> _TASK DIRECTIONS_: Reproduce verbatim every line of text in each of the items below, omitting the pictures.

# # #

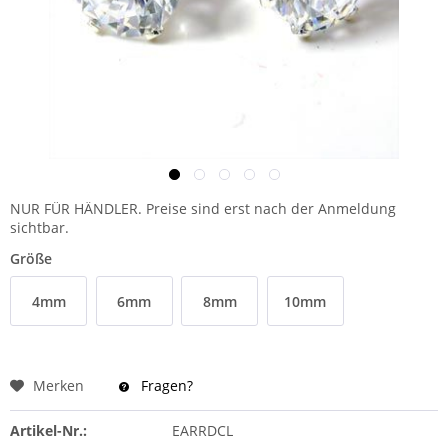
NUR FÜR HÄNDLER. Preise sind erst nach der Anmeldung
sichtbar.
Größe
4mm
6mm
8mm
10mm
Merken
Fragen?
Artikel-Nr.:
EARRDCL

# # #

> _RESPONSE_:
NUR FÜR HÄNDLER. Preise sind erst nach der Anmeldung
sichtbar.
Größe
4mm
6mm
8mm
10mm
Merken
Fragen?
Artikel-Nr.:
EARRDCL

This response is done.